Prinnies have been described as one of the most notable characters in the Disgaea series. RPGamer called them the "much-adored penguin mascots" of Disgaea, while Wired.com called them "adorably snarky". IGN editor Dave McCarthy praised Disgaea 3: Absence of Justices humour, citing the Prinnies as an example. In a preview of the upcoming game starting the character in PlayStation: The Official Magazine, Chris Hudak asked "What better sign that you've warmed the cold hearts of videogamers worldwide than to have your own beloved, signature character?", additionally comparing in great detail the Prinny to fellow video game mascots Mario, Sonic the Hedgehog, and Dragon Quests Slime.
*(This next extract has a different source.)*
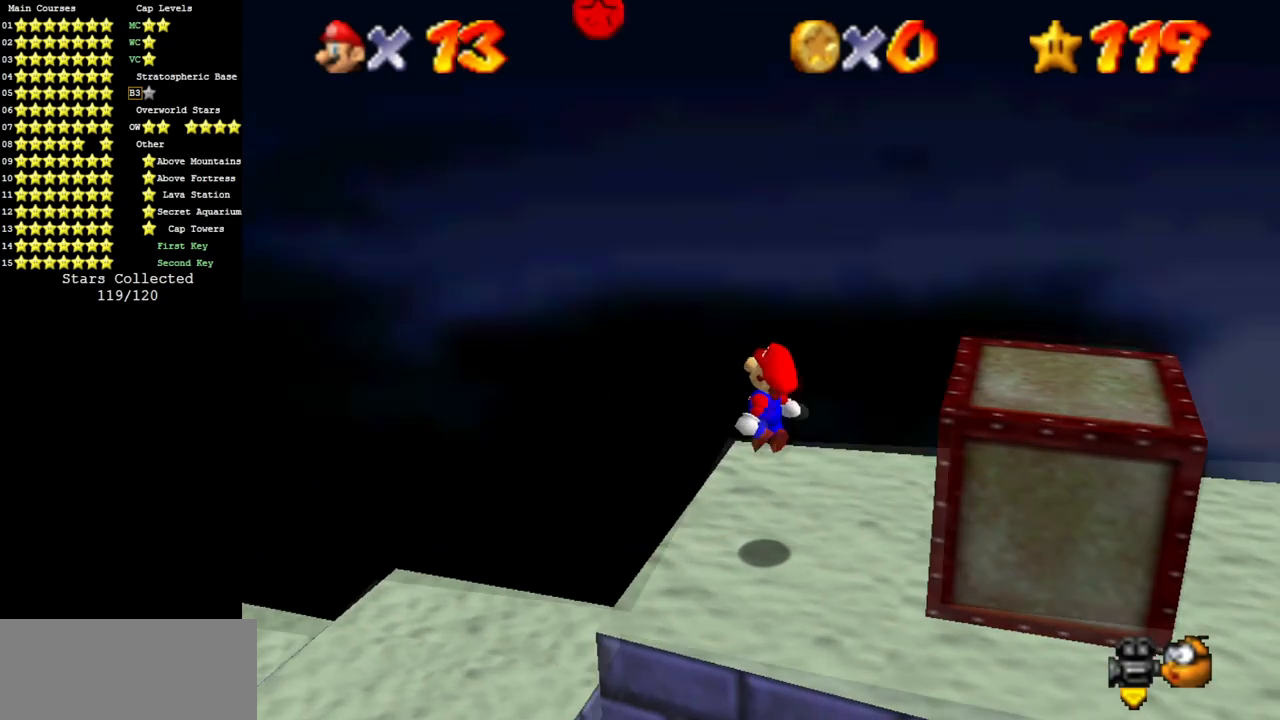
{"buttons": [], "left_stick": "down-right", "events": [[100, "B", "down"], [217, "B", "up"]]}
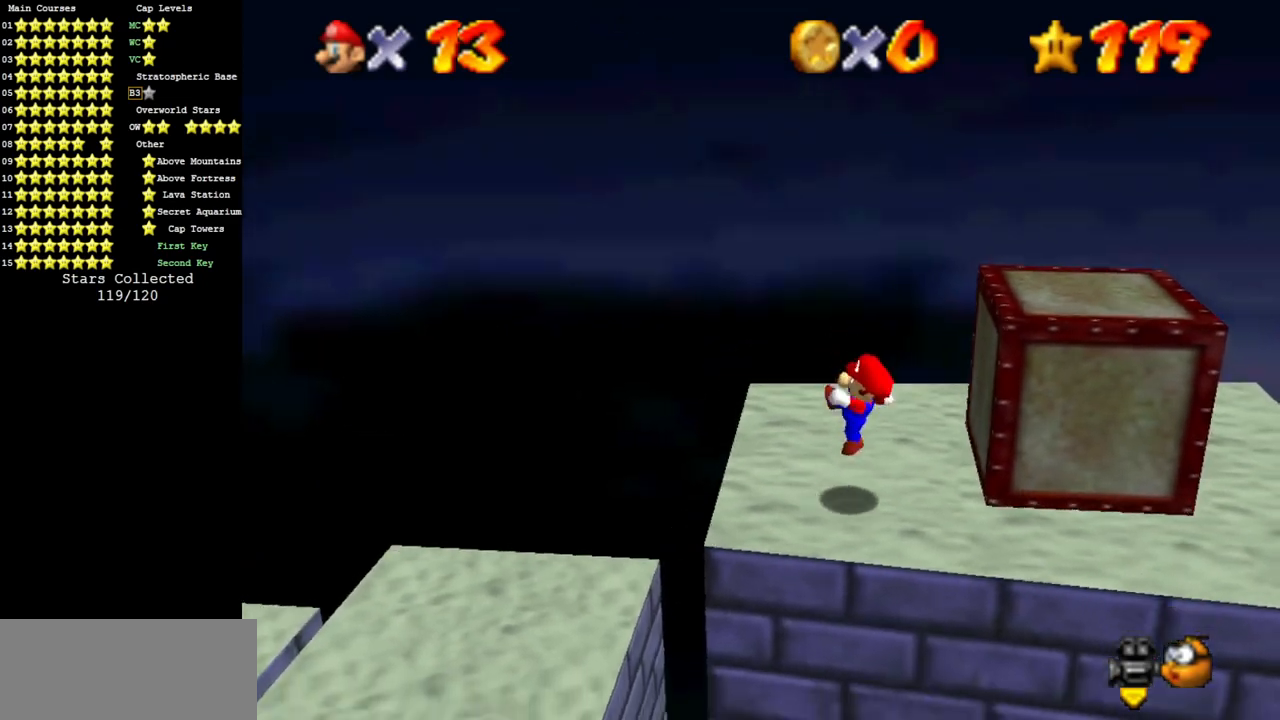
{"buttons": [], "left_stick": "up-left", "events": [[216, "A", "down"], [266, "B", "down"], [266, "left_stick", "center"], [350, "A", "up"], [400, "B", "up"], [417, "left_stick", "up-left"]]}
PSX Extreme described them as "one of the most recognizable – and curiously lovable – characters" in the Disgaea series. Webcomic Penny Arcade featured a Prinny in their comic to mark the release of Disgaea 2, adding in the commentary "You've probably heard that penguins are great fathers or whatever, you saw that Goddamn penguin movie and you bought into their whole thing. When faced with one of these hideous creatures, there is only one recourse: be stern for two panels, and then give in." GamesRadar listed the Prinny as one of the 25 best new characters of the decade, describing it as "heartwarmingly pathetic", calling the act of creating an army of "nigh-invulnerable Prinny wimps" is one of the greatest accomplishments in role-playing games. They also listed it as one of the most impractical video game characters, describing it as "incredibly stupid".